(Recorded information begins)

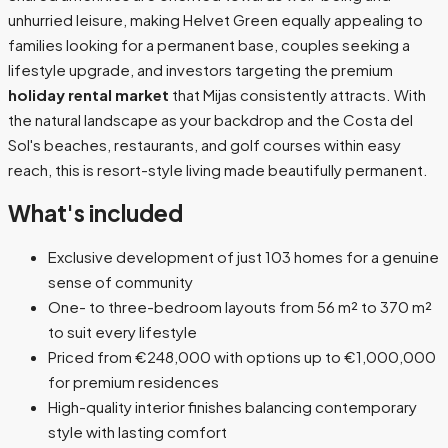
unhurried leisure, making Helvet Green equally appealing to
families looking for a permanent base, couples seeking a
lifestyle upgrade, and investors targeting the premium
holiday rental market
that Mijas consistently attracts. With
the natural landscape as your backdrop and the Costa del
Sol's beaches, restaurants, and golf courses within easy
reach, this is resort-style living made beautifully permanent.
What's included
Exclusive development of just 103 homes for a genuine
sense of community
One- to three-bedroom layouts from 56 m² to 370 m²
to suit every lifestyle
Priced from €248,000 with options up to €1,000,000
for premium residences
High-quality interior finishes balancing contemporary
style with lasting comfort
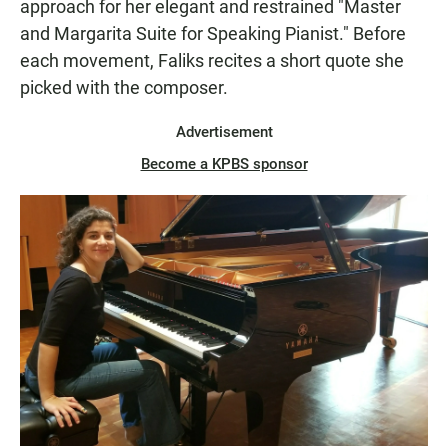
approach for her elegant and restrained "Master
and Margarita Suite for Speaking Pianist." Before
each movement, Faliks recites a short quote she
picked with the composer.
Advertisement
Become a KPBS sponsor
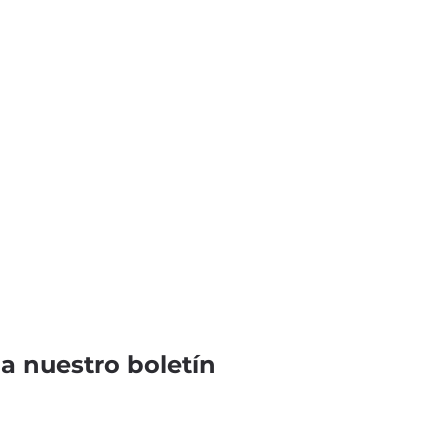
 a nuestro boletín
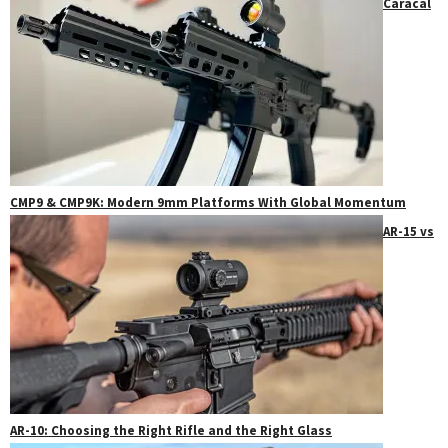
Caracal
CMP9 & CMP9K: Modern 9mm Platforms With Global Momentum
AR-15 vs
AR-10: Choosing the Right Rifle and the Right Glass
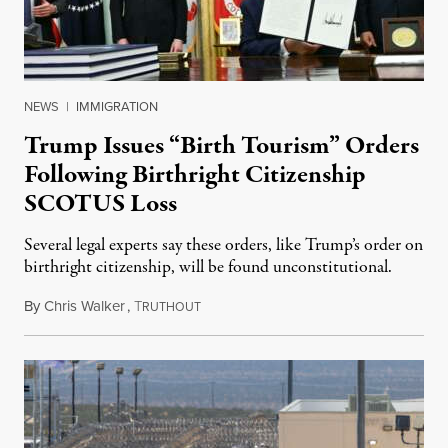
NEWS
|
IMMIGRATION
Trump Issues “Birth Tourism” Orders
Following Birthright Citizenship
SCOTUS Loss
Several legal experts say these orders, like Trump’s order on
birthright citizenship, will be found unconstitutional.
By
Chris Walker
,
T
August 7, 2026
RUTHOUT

(Recorded information ends)
(Recorded information begins)

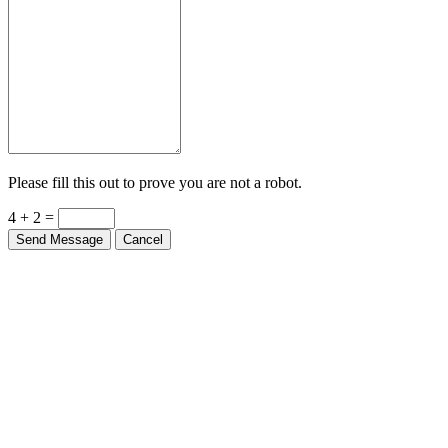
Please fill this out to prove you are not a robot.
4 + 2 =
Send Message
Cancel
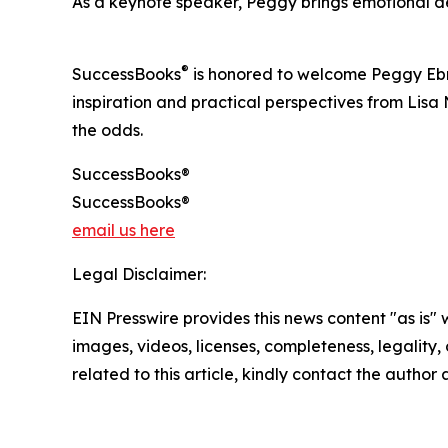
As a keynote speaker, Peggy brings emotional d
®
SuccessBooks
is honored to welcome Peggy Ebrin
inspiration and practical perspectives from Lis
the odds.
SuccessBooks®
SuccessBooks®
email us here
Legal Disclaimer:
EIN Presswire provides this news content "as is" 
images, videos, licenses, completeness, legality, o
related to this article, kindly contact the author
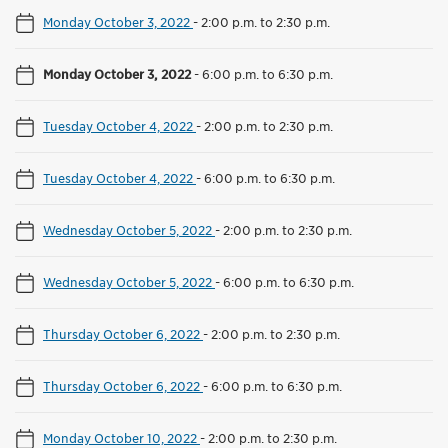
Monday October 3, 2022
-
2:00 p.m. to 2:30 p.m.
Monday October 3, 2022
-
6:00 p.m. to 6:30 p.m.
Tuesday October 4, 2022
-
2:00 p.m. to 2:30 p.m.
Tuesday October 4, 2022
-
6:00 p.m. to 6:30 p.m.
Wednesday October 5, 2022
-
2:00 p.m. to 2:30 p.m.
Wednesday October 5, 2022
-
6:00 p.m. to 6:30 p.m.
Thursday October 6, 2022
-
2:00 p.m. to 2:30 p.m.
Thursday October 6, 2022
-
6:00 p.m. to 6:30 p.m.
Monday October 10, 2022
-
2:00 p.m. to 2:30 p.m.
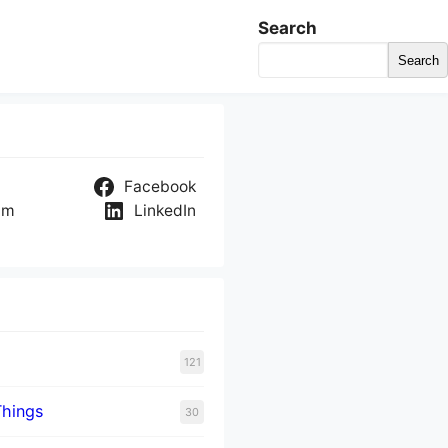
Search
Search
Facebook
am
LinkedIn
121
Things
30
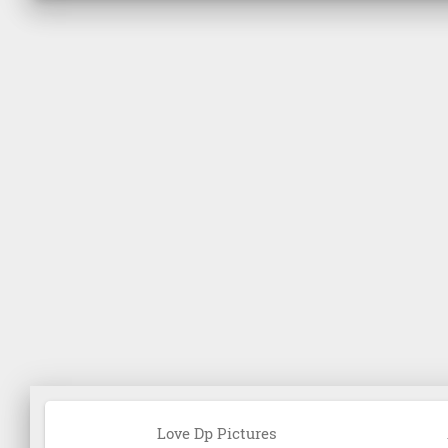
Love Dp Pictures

(Recorded information ends)

— Exercise directions —
Your answer should be the lines of the records that hold the string "premium".

— Task output —
lifestyle upgrade, and investors targeting the premium
for premium residences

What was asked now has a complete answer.